A former Canaryville Irish saloon on South Halsted Street, pictured in the Chicago History Museum image above, is jam-packed with connections that reflect several significant moments in Chicago’s history.
James Patrick “Big Jim” O’Leary opened the large saloon and gambling house in the 1890s, which was then located near the old Union Stockyards. Big Jim was the son of Irish immigrants Catherine and Patrick O’Leary – yes, that Catherine O’Leary. She was accused of starting the Great Chicago Fire of 1871. The legend goes that she was milking a cow who knocked over a lantern that started the conflagration, but that story has since been disregarded as a myth based in anti-immigrant prejudice. Big Jim was about two years old at the time of the fire, and he later worked in the Union Stockyards as an adult before opening the saloon.

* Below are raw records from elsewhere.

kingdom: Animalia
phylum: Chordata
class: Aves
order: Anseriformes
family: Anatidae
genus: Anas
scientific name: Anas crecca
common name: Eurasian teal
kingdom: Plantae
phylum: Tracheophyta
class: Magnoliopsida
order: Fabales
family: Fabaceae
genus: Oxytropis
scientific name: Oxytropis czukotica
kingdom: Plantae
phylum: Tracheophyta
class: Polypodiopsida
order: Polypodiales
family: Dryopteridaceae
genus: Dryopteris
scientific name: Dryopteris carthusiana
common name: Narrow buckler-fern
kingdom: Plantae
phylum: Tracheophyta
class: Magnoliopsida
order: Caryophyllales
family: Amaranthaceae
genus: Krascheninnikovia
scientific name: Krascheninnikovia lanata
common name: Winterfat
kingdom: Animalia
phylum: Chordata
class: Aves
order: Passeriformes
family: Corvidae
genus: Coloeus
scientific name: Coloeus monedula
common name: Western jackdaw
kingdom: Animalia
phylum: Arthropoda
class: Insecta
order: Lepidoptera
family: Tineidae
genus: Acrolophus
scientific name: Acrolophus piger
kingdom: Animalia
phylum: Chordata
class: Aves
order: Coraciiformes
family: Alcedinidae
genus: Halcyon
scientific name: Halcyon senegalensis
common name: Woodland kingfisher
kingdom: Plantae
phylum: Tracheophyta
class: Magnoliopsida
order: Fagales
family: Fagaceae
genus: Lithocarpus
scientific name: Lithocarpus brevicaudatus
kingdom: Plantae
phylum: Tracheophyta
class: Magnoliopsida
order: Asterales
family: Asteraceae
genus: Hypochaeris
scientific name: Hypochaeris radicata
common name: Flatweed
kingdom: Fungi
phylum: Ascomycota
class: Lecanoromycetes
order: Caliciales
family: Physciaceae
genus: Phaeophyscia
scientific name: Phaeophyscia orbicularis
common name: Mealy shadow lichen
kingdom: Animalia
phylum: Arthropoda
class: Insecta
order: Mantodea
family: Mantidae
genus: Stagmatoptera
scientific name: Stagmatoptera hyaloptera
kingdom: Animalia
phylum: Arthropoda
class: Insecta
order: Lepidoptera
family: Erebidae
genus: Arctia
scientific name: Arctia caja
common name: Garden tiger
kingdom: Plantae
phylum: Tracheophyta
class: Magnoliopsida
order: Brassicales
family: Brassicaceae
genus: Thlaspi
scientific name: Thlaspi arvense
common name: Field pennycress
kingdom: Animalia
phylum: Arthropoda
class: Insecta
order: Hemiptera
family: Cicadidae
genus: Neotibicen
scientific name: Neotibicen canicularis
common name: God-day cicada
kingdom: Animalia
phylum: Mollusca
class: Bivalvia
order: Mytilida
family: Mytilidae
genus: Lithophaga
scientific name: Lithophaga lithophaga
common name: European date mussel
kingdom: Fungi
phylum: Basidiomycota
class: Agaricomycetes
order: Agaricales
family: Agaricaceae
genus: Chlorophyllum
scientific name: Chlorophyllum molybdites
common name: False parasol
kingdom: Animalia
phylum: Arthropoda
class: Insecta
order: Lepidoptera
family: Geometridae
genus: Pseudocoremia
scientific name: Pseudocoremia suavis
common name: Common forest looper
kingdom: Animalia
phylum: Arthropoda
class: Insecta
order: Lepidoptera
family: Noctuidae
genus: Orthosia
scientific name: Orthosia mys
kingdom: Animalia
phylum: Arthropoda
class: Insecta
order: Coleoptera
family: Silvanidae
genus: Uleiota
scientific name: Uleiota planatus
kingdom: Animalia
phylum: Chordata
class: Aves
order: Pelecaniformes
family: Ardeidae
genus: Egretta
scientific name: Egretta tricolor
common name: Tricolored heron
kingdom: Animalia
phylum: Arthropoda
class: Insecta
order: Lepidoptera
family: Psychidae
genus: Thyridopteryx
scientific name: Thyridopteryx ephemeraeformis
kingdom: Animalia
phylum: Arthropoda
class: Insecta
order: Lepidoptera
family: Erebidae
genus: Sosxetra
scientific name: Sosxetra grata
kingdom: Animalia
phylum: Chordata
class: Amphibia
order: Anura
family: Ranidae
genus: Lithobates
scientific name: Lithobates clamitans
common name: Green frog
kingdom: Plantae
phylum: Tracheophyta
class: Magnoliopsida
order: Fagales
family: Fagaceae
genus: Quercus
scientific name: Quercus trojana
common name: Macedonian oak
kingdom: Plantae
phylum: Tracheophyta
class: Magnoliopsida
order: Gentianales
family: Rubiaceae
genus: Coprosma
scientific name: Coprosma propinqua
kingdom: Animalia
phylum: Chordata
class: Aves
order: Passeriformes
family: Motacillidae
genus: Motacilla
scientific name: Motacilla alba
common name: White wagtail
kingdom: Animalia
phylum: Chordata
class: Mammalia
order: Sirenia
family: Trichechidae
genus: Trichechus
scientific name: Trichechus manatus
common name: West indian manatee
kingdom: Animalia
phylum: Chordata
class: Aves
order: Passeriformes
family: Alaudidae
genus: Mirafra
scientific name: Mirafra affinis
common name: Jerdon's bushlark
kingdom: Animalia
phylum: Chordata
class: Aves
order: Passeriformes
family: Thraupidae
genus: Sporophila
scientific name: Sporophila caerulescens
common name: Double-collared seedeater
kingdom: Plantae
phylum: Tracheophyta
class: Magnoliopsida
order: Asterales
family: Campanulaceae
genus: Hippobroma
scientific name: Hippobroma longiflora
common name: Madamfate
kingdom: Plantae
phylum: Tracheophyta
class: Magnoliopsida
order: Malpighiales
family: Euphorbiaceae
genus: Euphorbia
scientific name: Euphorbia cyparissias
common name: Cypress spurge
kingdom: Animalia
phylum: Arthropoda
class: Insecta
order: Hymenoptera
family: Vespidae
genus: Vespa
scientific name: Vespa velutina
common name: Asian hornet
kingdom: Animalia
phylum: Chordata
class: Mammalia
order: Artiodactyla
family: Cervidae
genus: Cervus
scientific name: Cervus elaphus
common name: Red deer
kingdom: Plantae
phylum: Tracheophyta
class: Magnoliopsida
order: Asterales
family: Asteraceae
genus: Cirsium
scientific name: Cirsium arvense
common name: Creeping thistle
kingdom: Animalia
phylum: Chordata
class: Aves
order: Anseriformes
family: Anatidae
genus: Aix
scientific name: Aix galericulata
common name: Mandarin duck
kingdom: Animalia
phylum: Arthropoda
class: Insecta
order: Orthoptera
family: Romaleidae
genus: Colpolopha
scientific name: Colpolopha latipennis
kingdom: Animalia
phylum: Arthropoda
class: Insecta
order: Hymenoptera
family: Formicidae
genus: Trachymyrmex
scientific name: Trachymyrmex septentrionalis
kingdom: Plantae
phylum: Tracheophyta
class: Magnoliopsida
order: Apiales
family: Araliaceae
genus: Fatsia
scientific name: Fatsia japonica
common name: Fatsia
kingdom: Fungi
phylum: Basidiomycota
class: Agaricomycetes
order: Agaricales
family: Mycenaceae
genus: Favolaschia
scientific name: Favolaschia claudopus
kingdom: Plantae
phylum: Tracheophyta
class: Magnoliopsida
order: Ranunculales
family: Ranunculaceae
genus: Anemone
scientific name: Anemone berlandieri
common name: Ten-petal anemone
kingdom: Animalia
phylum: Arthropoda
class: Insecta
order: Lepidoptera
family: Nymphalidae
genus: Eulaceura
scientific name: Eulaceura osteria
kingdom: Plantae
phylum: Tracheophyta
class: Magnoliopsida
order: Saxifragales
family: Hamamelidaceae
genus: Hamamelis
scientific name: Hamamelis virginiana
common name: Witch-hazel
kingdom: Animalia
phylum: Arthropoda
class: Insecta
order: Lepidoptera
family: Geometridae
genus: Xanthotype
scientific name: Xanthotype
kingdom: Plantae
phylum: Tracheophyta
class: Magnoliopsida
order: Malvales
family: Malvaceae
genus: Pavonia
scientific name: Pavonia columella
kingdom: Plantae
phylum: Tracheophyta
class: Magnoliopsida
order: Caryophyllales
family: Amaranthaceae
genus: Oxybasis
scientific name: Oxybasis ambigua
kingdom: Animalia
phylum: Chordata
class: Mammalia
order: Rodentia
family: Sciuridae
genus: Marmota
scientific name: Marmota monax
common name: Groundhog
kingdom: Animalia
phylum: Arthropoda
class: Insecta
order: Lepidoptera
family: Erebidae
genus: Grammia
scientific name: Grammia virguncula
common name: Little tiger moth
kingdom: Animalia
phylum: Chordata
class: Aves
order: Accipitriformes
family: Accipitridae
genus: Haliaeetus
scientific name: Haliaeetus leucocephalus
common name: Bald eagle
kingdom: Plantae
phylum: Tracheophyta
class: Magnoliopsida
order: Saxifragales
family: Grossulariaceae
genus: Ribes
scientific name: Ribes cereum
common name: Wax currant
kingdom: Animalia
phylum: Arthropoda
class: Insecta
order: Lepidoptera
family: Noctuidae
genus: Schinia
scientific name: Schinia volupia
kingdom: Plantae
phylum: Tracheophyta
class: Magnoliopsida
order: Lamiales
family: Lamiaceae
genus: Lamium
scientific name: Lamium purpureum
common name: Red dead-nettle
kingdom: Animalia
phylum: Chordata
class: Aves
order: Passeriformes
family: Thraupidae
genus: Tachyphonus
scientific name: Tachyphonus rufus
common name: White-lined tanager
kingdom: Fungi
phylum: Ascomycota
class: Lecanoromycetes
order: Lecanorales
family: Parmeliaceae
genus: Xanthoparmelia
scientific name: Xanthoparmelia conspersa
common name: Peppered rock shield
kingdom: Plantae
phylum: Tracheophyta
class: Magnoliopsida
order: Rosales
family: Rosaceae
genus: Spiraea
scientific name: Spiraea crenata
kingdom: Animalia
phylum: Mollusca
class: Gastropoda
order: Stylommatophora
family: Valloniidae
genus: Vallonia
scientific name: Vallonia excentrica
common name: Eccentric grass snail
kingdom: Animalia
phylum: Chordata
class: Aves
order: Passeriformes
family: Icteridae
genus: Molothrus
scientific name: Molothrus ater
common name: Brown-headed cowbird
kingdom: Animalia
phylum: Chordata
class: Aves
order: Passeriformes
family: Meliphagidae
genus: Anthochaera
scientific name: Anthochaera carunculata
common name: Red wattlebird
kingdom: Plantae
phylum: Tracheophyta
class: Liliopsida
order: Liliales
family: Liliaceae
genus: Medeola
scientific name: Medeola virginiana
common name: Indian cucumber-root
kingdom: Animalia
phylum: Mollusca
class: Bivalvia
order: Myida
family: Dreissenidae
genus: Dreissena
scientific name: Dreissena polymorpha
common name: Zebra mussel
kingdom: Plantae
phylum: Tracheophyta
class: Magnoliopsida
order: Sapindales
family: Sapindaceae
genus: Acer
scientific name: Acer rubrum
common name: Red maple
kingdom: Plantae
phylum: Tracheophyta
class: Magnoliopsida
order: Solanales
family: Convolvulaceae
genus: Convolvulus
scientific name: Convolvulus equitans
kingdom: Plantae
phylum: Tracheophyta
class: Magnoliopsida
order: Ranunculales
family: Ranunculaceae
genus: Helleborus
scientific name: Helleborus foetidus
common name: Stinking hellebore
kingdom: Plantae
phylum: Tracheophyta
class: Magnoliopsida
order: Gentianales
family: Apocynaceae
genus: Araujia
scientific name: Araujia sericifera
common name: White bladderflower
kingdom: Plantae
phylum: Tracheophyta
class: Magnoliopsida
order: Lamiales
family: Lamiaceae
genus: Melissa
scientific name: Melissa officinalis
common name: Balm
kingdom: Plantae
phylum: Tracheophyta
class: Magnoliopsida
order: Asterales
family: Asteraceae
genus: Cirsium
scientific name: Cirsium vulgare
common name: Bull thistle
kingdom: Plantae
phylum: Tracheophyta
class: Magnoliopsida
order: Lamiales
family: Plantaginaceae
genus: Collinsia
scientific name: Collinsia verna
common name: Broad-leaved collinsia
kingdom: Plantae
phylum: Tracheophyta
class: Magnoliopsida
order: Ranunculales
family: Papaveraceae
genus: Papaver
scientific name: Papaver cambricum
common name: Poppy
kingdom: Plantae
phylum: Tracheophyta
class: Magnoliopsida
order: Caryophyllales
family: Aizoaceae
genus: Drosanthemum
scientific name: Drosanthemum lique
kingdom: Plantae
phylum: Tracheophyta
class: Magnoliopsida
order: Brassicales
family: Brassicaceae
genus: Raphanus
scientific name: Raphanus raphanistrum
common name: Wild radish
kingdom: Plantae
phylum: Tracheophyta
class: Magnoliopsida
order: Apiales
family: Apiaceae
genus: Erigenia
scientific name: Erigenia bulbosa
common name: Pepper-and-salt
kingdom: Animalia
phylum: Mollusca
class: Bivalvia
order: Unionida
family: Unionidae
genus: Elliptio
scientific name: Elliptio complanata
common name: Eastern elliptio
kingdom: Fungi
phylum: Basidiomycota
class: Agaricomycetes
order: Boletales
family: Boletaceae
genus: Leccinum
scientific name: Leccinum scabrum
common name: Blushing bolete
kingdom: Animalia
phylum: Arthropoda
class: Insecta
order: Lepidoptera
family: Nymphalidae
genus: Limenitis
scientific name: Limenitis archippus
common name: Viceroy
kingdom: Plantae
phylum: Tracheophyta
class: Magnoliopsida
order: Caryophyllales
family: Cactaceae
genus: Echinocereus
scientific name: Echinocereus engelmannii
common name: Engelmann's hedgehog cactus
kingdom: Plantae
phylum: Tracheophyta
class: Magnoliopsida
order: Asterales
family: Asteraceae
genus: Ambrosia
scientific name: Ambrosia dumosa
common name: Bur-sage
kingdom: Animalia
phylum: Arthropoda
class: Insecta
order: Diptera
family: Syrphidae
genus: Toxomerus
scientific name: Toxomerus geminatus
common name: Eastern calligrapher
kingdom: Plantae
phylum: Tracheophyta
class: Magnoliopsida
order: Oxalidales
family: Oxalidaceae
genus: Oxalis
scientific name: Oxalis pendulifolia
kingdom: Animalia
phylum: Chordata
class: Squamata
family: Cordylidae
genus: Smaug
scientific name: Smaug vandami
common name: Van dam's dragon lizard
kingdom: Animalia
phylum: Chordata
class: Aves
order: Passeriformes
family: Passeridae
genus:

The saloon at 4183 S. Halsted St. was “palatial” and a “gambling resort,” says his 1925 Chicago Tribune obituary. Big Jim earned a fortune off of his gambling ventures, and the headline on the Tribune story refers to him as a man “who would bet on anything.” He mostly managed to avoid legal trouble – though the gambling room in the back of his saloon was raided once. Big Jim had connections to some big names in the Chicago gangster scene. According to an article from the Digital Research Library of Illinois History, Big Jim delivered whiskey to Colosimo’s Cafe for Johnny Torrio – an early leader of what would later be known as the Chicago Outfit and mentor to Al Capone. Although O’Leary was never charged, he was also suspected of involvement in the murder of James Colosimo (who was also known as "Big Jim"). In the Tribune obituary, Michael Kenna, an alderman with mob ties, praised O’Leary as a “square shooter…who never welched on a bet. He was a good loser and his patrons had confidence in him that he would always pay if he lost. His home life was ideal.”
Big Jim died at the age of 56. In 1934, the building that housed the old saloon burned down in a massive fire that began in the Union Stockyards and burned through eight city blocks.